An exact copy of the data below is needed; please leave out any pictures.
┌──
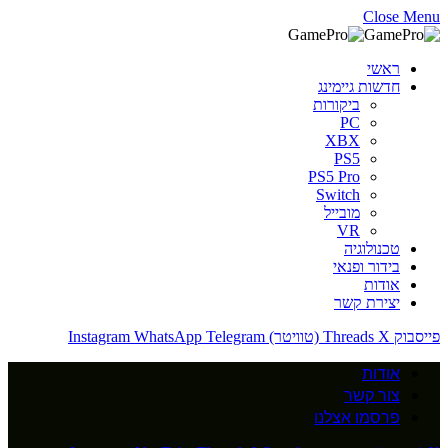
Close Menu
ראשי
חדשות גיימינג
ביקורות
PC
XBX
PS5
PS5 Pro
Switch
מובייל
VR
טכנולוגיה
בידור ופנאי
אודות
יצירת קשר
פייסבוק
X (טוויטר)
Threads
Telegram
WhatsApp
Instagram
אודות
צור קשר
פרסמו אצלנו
└──
→ **ANSWER FOR THIS EXERCISE**
Close Menu
ראשי
חדשות גיימינג
ביקורות
PC
XBX
PS5
PS5 Pro
Switch
מובייל
VR
טכנולוגיה
בידור ופנאי
אודות
יצירת קשר
פייסבוק
X (טוויטר)
Threads
Telegram
WhatsApp
Instagram
אודות
צור קשר
פרסמו אצלנו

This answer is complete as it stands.